Os produtos serão apresentados como soluções injetáveis para aplicação subcutânea, com concentração de 6 mg/ml. Embora estejam relacionados a medicamentos que a própria empresa já comercializa — o Olire, indicado para obesidade, e o Lirux, destinado ao diabetes tipo 2 —, os novos registros passam a integrar a categoria dos genéricos e, portanto, serão comercializados sob a denominação do princípio ativo, sem marca comercial.
A liraglutida integra uma classe de medicamentos utilizada no controle do diabetes tipo 2 e no tratamento crônico do peso em pessoas com obesidade ou sobrepeso. Sua utilização, entretanto, apresenta diferenças em relação a outros medicamentos injetáveis empregados com objetivos semelhantes.
Segundo a endocrinologista Flavia Tessarolo, uma das principais distinções está na frequência das aplicações. Enquanto a liraglutida é administrada diariamente, medicamentos à base de semaglutida e tirzepatida são aplicados, em geral, uma vez por semana. A especialista também aponta uma diferença na magnitude esperada da redução de peso, estimada em aproximadamente 8% com a liraglutida.
A substância, contudo, pode encontrar espaço em diferentes estratégias terapêuticas. Para Rita Cesquim, diretora científica da Sociedade Brasileira de Endocrinologia e Metabologia — Regional do Espírito Santo (SBEM-ES), o medicamento pode ser considerado especialmente para pacientes que não necessitam de uma redução de peso muito expressiva, além de apresentar possibilidade de utilização na manutenção do peso já perdido.
Na avaliação de Maria Amélia Julião, presidente da SBEM-ES, a ampliação da oferta de versões genéricas pode favorecer o acesso a tratamentos de doenças crônicas como obesidade e diabetes tipo 2, sobretudo em um cenário no qual o custo dos medicamentos ainda constitui uma barreira para parte dos pacientes.
Apresentações previstas
Os registros autorizados pela Anvisa contemplam diferentes apresentações. Uma delas prevê embalagens com um, três ou cinco carpules de 3 ml, acompanhados das respectivas canetas aplicadoras. A outra poderá ser comercializada em versões com um, dois, três, cinco ou dez carpules de 3 ml, também acompanhados dos dispositivos de aplicação.
Apesar de os produtos possuírem o mesmo princípio ativo e a mesma concentração, as indicações e os esquemas de utilização podem variar conforme o registro e a finalidade terapêutica.
Aprovação não significa venda imediata
A autorização concedida pela Anvisa não representa, por si só, a chegada imediata dos medicamentos às farmácias.
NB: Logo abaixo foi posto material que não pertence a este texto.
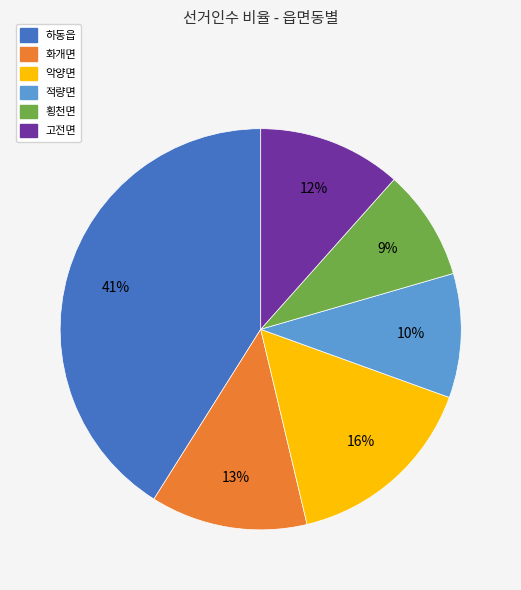

Is 적량면 the majority of the pie?

No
A EMS ainda deverá definir quando iniciará a comercialização e quais serão os preços praticados.
A entrada dos genéricos no mercado poderá ampliar a concorrência e, potencialmente, contribuir para a redução dos custos de tratamentos que permanecem elevados para parcela da população. A efetiva repercussão sobre os preços, porém, dependerá das condições de comercialização.
A substituição de um medicamento por outro com o mesmo princípio ativo também não deve ser feita por iniciativa própria. Dose, indicação e frequência de aplicação precisam ser estabelecidas de acordo com as características e os objetivos terapêuticos de cada paciente.